▸ 課題:
1. クルド人情勢についての本文から、次の問いに答えよ。
(a) トルコで暮らすクルド人は何人を超すとされているか。
(b) シリア国民評議会が6月に新たなトップに選んだのは誰か。
(c) シリアの反体制派の主体はどのような人々か。
2. クルド人情勢についての本文を、最後の文の後から書き継げ。
─── 本文 ───
もし、イラクのクルド自治政府に独立の動きが本格化した場合、直接的な影響を受けるのがトルコでしょう。
トルコには前出のように1000万人を超すクルド人が暮らすだけでなく、トルコ政府がテロ組織として攻撃を加えているクルド人独立を掲げるクルド労働者党(PKK)が存在します。
トルコ政府としては、国内クルド人の分離独立運動に火がつく事態は何としても避けたいところです。

【「自分が金づちならば、急(せ)いてよい。金床(かなとこ)なら耐え忍べ」】
上記のような中東各国に大きな影響を与えるクルド人の情勢について、内戦状態にあるシリア関連の動きが注目されています。

****シリアのクルド人 したたかに、じっと機を待つ****
「アラブの春」によって、中東イスラム世界では「ムスリム同胞団」と「□□□□」が台頭した……。
後世の歴史書にこんな記述があったとすれば、空白の中はどうなるだろうか。内戦状態の続くシリア問題を見ていると、「クルド人」ではないかという気がする。

反体制派の中核組織シリア国民評議会は6月、新たなトップにスウェーデン在住のクルド人歴史学者アブドルバセト・シーダ氏(56)を選んだ。反体制派の主体はスンニ派アラブ人だが、アサド政権を打倒するには、キリスト教徒やクルド人など少数派との連携が欠かせない。内輪もめが続くなか、橋渡し役の議長として、白羽の矢が立った。
─── 資料抜粋 ───
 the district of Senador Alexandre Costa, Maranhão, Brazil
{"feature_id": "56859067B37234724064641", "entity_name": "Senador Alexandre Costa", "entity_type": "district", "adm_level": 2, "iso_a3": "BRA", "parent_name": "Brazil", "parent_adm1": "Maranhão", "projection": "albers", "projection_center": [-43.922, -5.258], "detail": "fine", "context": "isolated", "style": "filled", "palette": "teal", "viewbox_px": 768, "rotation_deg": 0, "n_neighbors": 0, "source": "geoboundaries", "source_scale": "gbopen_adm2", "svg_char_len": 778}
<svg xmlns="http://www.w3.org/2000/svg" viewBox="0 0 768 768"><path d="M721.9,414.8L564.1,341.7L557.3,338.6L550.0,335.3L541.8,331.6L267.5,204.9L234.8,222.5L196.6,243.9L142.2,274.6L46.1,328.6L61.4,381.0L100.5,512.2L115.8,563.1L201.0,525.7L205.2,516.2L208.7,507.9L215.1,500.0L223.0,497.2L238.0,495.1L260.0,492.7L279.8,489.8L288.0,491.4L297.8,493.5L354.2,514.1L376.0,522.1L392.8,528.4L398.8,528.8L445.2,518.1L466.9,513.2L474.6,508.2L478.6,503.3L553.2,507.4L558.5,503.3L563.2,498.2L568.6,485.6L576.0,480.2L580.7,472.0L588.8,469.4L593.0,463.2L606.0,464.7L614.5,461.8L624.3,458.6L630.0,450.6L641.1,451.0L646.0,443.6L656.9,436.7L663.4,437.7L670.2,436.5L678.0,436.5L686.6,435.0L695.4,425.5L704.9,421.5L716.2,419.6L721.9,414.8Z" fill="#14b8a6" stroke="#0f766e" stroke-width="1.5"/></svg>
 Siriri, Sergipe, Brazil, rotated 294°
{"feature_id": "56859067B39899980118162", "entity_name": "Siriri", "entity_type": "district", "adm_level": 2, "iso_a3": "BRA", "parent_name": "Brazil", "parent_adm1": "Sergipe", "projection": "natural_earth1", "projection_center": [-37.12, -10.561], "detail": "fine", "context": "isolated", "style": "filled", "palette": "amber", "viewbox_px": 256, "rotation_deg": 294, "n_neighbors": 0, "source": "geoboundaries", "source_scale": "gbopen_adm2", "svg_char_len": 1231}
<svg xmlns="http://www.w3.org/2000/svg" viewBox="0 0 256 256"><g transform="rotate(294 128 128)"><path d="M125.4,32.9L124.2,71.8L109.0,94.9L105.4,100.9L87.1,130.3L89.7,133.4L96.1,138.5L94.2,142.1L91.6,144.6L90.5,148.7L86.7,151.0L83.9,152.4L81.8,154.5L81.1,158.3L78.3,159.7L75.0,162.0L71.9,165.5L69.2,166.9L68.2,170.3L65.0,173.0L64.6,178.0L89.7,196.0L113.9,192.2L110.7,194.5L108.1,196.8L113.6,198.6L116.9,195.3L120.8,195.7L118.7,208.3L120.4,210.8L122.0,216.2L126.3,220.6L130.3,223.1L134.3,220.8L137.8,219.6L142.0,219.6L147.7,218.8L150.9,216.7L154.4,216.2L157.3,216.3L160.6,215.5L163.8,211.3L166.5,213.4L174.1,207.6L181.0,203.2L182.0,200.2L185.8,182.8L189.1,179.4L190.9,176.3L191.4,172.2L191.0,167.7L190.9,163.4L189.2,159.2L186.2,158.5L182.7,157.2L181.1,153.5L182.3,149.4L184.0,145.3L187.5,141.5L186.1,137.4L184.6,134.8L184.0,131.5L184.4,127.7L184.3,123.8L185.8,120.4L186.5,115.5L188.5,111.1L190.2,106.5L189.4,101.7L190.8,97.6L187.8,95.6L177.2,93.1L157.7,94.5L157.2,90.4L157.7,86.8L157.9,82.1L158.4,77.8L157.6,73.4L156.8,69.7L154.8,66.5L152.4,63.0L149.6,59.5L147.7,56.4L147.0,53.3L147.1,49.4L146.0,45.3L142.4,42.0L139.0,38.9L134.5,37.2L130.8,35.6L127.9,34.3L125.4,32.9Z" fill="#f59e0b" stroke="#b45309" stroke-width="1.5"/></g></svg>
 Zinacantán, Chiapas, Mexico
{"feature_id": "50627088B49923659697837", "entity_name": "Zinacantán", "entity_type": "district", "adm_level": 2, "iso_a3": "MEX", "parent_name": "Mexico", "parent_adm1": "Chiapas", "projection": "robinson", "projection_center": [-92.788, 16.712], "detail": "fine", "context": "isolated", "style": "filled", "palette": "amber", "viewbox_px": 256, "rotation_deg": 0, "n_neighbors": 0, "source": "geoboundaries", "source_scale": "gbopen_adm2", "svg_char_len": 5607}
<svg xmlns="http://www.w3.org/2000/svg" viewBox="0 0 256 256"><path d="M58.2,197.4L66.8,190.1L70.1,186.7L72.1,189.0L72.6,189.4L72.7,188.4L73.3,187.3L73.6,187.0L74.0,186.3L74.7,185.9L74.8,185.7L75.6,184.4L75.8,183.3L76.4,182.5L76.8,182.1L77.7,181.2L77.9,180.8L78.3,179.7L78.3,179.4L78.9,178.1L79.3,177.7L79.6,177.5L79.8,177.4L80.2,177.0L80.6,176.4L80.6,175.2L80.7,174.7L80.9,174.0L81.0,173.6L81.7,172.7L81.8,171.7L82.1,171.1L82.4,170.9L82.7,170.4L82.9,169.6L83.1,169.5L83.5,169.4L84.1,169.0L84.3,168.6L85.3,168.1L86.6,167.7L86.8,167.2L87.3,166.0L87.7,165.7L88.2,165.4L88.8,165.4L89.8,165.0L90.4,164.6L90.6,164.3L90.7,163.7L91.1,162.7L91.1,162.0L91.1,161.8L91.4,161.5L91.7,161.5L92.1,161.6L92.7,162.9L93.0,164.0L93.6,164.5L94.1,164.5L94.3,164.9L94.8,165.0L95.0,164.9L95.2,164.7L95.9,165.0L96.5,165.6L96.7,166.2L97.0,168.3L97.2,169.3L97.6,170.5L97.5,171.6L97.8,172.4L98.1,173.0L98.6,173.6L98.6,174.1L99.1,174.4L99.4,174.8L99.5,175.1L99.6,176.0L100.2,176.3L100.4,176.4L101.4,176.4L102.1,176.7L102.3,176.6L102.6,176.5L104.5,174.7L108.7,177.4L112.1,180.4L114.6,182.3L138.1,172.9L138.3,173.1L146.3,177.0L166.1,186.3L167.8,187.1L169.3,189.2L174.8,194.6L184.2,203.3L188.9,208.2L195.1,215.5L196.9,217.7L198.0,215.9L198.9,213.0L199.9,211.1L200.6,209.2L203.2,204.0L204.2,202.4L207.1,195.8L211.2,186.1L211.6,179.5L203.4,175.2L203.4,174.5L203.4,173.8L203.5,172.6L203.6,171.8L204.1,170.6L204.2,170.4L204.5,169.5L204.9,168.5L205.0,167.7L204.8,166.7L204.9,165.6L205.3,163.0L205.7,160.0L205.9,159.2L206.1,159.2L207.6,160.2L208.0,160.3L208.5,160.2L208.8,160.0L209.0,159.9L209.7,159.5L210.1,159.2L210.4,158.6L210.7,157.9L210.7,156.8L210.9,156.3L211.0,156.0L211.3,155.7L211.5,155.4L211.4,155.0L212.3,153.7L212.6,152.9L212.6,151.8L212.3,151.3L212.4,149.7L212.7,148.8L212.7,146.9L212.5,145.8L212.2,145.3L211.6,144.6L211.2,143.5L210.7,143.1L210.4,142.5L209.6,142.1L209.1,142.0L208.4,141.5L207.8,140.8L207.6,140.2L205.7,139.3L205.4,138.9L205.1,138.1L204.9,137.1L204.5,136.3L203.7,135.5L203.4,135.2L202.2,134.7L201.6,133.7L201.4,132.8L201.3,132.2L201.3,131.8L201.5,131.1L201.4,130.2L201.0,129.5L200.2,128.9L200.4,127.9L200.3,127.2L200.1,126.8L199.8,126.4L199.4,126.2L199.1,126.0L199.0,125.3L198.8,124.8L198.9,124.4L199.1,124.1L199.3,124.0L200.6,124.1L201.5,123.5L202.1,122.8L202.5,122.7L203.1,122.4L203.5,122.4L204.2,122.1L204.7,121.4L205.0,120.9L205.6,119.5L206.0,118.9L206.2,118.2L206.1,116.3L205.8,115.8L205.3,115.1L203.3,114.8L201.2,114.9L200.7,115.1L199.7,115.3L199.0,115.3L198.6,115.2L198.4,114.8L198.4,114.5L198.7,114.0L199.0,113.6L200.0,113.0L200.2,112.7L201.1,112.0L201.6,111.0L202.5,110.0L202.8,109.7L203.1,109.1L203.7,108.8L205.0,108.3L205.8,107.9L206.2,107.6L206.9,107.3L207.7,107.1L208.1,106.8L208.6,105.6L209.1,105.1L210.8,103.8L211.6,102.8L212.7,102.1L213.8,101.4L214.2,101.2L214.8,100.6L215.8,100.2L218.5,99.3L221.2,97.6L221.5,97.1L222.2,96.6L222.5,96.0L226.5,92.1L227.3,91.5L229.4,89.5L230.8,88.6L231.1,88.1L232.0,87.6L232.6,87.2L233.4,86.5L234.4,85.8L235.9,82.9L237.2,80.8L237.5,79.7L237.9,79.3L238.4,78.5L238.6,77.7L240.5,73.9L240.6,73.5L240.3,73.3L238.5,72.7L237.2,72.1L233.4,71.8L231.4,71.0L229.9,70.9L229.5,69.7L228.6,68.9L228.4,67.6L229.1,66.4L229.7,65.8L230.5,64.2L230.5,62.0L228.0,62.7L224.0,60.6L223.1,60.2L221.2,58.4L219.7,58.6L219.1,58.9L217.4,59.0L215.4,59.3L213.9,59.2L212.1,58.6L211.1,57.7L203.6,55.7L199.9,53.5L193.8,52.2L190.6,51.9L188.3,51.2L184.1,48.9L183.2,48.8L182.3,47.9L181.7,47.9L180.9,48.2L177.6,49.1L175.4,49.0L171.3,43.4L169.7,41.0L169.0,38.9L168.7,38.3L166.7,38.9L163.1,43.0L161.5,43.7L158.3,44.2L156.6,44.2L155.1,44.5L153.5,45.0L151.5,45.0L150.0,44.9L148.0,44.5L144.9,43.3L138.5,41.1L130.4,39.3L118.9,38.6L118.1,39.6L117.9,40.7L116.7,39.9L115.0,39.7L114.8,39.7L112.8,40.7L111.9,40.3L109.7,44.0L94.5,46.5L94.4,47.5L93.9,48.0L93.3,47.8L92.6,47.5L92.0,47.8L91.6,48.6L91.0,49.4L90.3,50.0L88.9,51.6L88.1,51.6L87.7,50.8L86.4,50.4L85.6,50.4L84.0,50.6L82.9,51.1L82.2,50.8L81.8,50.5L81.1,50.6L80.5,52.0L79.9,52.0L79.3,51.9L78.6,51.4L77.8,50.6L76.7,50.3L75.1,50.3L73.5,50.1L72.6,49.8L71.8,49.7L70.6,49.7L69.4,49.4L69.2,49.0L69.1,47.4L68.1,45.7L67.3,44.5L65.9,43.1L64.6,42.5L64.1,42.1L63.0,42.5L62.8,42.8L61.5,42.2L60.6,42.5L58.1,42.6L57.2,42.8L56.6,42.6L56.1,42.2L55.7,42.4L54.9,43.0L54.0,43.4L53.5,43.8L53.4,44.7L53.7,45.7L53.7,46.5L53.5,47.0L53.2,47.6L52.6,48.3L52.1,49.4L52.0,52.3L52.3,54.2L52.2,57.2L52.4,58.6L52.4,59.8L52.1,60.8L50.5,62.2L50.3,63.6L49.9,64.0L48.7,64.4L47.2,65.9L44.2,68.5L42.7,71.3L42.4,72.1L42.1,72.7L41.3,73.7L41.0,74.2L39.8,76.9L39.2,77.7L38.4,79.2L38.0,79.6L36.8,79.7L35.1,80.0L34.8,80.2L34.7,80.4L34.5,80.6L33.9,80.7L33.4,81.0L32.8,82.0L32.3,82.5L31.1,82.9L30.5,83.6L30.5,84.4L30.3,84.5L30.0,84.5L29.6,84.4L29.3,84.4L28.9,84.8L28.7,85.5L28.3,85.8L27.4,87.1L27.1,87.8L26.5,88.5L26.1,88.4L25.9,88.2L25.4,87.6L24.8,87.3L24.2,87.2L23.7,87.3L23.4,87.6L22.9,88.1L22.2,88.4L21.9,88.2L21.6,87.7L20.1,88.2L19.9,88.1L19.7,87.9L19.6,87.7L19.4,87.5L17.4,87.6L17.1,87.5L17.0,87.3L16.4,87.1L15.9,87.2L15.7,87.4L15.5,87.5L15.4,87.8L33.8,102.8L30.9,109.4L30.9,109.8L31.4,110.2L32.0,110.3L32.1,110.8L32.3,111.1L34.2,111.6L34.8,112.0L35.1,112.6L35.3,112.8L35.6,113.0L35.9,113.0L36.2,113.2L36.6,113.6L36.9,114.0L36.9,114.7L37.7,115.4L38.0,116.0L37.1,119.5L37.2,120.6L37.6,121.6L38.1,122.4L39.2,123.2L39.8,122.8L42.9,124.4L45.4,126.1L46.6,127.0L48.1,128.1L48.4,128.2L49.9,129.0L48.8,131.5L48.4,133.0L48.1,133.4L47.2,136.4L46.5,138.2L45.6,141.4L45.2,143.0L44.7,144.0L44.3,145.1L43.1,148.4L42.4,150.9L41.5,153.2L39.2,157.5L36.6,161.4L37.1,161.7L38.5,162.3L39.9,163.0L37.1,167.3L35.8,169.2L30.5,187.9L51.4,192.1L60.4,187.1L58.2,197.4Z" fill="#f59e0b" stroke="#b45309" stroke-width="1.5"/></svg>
───
─── 資料抜粋 ───
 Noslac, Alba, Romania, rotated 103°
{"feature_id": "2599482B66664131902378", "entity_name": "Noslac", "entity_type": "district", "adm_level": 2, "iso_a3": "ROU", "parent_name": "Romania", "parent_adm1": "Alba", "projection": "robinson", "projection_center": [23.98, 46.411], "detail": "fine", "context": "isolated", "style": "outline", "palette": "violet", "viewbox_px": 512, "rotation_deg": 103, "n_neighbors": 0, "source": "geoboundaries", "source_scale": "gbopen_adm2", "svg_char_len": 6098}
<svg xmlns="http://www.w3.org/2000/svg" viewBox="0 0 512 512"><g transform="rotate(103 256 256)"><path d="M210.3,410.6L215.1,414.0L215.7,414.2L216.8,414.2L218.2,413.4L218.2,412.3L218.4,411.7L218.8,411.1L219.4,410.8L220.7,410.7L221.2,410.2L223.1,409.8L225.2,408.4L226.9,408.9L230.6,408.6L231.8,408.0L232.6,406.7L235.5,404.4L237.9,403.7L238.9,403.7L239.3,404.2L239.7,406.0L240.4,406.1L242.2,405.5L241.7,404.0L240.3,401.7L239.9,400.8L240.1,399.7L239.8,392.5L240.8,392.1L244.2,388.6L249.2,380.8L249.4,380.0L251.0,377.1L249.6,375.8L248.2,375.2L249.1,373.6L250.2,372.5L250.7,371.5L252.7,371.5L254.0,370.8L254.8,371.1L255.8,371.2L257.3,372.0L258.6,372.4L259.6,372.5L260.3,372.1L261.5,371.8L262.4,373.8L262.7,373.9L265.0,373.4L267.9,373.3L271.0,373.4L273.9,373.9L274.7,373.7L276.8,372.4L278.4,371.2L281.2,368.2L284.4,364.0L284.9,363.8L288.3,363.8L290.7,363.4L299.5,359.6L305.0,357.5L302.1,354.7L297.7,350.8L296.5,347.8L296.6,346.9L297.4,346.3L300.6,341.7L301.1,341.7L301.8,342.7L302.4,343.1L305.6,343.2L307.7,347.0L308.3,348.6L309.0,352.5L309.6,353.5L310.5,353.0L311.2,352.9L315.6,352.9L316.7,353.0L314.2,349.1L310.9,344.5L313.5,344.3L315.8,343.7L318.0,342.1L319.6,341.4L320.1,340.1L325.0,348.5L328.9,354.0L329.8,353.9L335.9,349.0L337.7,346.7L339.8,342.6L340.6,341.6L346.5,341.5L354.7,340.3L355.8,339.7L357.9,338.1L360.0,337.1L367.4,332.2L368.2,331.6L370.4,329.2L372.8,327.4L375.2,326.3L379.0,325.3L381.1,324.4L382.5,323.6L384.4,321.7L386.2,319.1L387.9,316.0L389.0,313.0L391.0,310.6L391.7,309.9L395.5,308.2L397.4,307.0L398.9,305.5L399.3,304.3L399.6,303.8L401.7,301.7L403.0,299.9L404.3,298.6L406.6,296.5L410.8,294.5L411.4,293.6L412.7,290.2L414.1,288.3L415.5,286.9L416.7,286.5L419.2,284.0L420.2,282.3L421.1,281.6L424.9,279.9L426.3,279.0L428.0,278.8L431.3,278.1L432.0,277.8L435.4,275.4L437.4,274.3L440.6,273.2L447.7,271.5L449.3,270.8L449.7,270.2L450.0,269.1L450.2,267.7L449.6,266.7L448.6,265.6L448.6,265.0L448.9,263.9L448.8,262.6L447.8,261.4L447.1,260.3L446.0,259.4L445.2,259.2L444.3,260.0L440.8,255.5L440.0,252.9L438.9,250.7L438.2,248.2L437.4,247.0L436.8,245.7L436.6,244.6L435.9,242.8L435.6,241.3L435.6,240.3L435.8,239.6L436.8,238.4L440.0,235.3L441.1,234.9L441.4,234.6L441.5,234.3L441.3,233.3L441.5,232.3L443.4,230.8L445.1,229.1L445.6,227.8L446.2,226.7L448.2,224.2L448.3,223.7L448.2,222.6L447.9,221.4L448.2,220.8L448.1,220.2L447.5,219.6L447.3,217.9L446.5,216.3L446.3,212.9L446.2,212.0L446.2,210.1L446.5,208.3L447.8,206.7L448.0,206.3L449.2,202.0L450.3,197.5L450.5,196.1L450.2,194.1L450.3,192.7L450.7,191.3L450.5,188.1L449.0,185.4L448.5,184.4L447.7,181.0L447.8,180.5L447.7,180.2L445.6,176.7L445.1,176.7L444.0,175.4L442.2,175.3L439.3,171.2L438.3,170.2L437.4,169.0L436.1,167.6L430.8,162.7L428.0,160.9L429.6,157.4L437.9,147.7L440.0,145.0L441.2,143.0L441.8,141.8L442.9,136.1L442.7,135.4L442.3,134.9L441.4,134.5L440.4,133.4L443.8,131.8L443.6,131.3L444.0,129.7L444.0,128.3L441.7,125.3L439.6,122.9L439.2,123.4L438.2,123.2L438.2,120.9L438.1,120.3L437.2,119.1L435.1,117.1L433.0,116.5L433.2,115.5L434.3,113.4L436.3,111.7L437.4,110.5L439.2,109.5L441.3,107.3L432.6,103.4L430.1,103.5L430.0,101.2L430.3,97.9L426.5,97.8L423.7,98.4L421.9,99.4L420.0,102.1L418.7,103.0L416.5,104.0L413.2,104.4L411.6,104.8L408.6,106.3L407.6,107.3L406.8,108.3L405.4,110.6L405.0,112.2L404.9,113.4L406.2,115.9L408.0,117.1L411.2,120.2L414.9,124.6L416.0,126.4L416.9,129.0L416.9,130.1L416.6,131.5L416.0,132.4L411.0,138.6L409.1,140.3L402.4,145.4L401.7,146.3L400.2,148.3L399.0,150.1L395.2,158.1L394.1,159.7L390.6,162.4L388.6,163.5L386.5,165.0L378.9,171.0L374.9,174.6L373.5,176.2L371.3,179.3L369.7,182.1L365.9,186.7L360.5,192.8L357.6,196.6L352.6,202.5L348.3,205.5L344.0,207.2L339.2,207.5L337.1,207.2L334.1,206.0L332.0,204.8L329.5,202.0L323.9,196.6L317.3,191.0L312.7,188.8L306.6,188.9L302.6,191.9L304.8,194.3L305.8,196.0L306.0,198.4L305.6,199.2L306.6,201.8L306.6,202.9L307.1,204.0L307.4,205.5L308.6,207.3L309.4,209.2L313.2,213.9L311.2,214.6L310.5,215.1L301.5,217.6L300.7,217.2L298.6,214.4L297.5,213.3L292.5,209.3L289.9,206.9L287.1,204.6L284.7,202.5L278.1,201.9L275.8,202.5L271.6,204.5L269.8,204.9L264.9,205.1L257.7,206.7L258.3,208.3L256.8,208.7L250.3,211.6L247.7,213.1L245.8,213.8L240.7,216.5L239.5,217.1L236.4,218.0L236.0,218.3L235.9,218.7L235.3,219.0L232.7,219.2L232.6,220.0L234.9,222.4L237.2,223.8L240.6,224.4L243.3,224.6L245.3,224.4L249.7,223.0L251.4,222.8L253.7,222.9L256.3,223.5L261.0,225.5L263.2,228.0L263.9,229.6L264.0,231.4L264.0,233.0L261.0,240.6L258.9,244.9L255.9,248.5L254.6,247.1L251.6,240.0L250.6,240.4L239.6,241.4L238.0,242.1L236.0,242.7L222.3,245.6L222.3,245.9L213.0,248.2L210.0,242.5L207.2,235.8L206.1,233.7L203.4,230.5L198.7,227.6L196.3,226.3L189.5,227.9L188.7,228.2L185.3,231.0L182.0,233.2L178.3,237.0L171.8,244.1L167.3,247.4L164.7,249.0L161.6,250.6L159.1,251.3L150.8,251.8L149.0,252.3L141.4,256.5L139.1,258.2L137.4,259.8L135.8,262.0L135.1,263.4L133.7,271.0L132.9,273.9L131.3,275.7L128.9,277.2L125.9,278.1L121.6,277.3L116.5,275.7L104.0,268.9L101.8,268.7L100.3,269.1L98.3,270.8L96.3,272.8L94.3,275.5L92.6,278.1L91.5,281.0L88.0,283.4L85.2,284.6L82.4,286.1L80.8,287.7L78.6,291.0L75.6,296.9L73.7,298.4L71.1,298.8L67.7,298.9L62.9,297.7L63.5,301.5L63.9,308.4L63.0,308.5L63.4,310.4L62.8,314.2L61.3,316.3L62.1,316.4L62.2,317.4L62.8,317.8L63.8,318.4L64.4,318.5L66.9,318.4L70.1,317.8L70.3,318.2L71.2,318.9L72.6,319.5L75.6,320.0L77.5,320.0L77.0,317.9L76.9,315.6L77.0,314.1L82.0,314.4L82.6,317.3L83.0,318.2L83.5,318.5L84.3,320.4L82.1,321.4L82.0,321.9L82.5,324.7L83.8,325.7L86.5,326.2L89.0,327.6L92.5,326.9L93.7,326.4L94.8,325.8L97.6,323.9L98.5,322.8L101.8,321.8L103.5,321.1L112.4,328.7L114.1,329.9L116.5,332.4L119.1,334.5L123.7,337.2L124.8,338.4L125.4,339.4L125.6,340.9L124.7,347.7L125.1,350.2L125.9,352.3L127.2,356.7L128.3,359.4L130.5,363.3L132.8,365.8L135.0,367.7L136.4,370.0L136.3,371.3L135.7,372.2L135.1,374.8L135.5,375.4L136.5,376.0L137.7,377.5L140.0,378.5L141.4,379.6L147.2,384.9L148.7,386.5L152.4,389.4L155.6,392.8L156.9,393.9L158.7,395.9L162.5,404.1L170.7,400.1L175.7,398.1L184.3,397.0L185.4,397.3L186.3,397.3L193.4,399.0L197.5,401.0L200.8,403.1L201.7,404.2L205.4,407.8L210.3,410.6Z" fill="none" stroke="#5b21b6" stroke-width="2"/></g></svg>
───
▸ 解答:
1.
(a) 1000万人
(b) スウェーデン在住のクルド人歴史学者アブドルバセト・シーダ氏(56)
(c) スンニ派アラブ人

2.
「国を持たない中東の民」クルド人は独自の言語を持ち、イラン、イラク、シリア、トルコの山間部などに住む少数民族である。シリアでは北部を中心に人口の約1割、約250万人いる。昨年4月、アサド大統領が急きょ大統領令を出すまで、うち約30万人には市民権(国籍)すら与えられていなかった。

今月初めのパリ。反体制派を支援する欧米主導の「友人会合」の後、シーダ氏にクルド問題の対応を聞くと「評議会とクルド人側との相違はとても小さいものだ。クルド人の権利を認め(言語などを)特別扱いすることは、評議会も認めている」と答えた。

シリアのクルド人は昨年3月に始まった民主化要求にあえて沈黙を保ってきた。政権が存続すれば、「革命」に積極的に参加しなかったことで報賞を得る。打倒されれば、民主化のなかで権利の拡大が期待できる。
クルドのことわざは言う。「自分が金づちならば、急(せ)いてよい。金床(かなとこ)なら耐え忍べ」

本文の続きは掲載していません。